TikTok, the viral Chinese video app, has said it will quit Hong Kong following Beijing’s imposition of a sweeping national security law that has sparked fears over access to user data in the city.

The move by TikTok, which is owned by Chinese technology company ByteDance, came as Microsoft became the latest US tech group to push back against the new restrictions in the semi-autonomous territory.

TikTok, whose decision to quit the Hong Kong market was first reported by Reuters, said in a statement that it had decided to stop operations “in light of recent events”.

Microsoft, which owns LinkedIn, said on Tuesday it had joined US peers Facebook, Google and Twitter in temporarily blocking Hong Kong authorities from accessing user data. 

Unlike Facebook and the other platforms, which are largely blocked in the mainland, LinkedIn has thrived in China where it obeys Beijing’s rules. The platform has 50m users in China, making it one of the social networking site’s biggest markets, according to Microsoft.

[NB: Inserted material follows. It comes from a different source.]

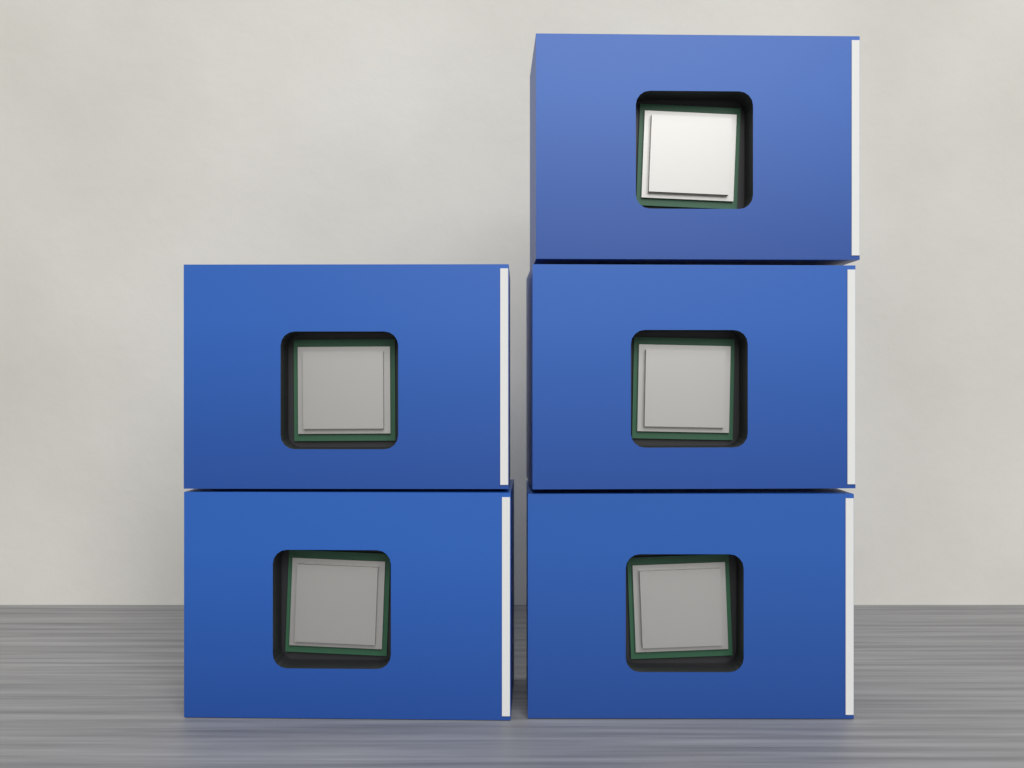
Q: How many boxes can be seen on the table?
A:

Microsoft said in a statement that while it typically received only a small number of requests from Hong Kong authorities for user data, it was “pausing our responses to these requests as we conduct our review”. 

Apple, which also operates in greater China and generated $44bn of revenue from the region last year, said it was “assessing” the impact of the new law. 

The collective defiance came as Hong Kong on Monday said publishers, internet service providers and social media groups could face fines and jail terms if they did not comply with orders to take down material deemed illegal or co-operate with police requests.

Mike Pompeo, US secretary of state, slammed the new law. “The Chinese Communist party’s destruction of free Hong Kong continues,” he said. “With the ink barely dry on the repressive National Security Law, local authorities — in an Orwellian move — have now established a central government national security office, started removing books critical of the CCP from library shelves, banned political slogans, and are now requiring schools to enforce censorship.”

ByteDance, which is headquartered in Beijing, has long attempted to separate the TikTok app from its mainland operations. In May, the company appointed Kevin Mayer, a former Disney senior executive, as TikTok’s chief executive. 

TikTok, which last year said it only had 150,000 users in the city of almost 7.5m people, did not say if Hong Kong residents would be able to use Douyin, the Chinese version of the video app that can only be downloaded from a Chinese app store by someone on the mainland.

A person familiar with the situation said ByteDance had “no plans to bring Douyin to Hong Kong app stores at this time”. 

TikTok has been dogged by concerns about user privacy, national security and the censorship of content given its Chinese roots. US politicians have worried it could potentially share foreign user data with the Chinese government and criticised its content moderation.